米ツイッター社が25日(日本時間26日未明)、イーロン・マスク氏による買収提案を受け入れる意向を明らかにした。米ウォール・ストリート・ジャーナル(WSJ)など米メディアが相次いで報じた。買収額は440億ドル(約5兆6300億円)という空前の規模で、マスク氏が買収後に非公開にする。

マスク氏とツイッター社本社(NORAD and USNORTHCOM Public Affairs/public domain:Sundry Photography /iStock)

マスク氏は3月下旬、「言論の自由は、民主主義が機能するために不可欠だ。ツイッター社はこの原則を厳守していると思うか?」などとツイッターユーザーにアンケートを尋ねるなど、SNSで年々強まる言論規制に対抗する姿勢を明確化。水面下でツイッター社株の買収を進め、4月上旬には筆頭株主に躍り出ていたことが表面化していた。当初は取締役として経営参画する話も出たが、経営方針を巡り、現経営陣と折り合わず、さらなる買収を進めていた。

ただ、世界一の資産家であるマスク氏といえども、資産の大半はテスラ社などの株で、日本円で5兆円を超える買収資金を用意できるかが焦点になっていたが、WSJによると、モルガン・スタンレーやバンク・オブ・アメリカなどからテスラ株などを担保に、融資に前向きな姿勢を示するなど資金調達に目処を立て始めていた。

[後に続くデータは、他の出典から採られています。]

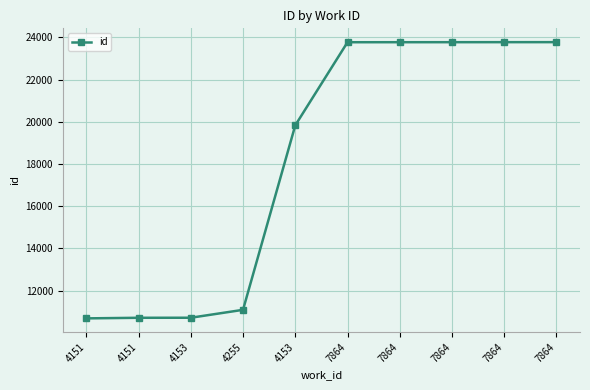

Rank the categories by value from lowest to highest.

4151, 4151, 4153, 4255, 4153, 7864, 7864, 7864, 7864, 7864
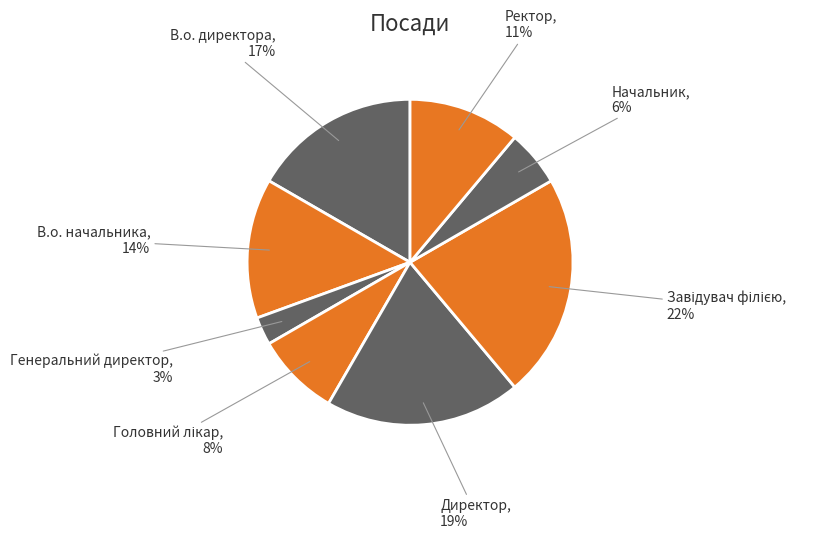

To the nearest percent, what percentage of the pie is Директор?

19%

マスク氏は26日(日本時間)、ツイッターを更新し、声明文をアップ。「言論の自由は機能する民主主義の基盤であり、ツイッターは人類の未来に不可欠な問題が議論されている重要な町の広場だ」と改めて提起した上で、「新しい機能で製品を強化し、アルゴリズムをオープンソースにして信頼を高め、スパムボットを打ち負かし、すべての人間を認証することで、ツイッターをこれまで以上に改善したい」「ツイッターには大きな可能性がある。会社側と協力し、ユーザーのコミュニティを解放したい」などと意欲を示した。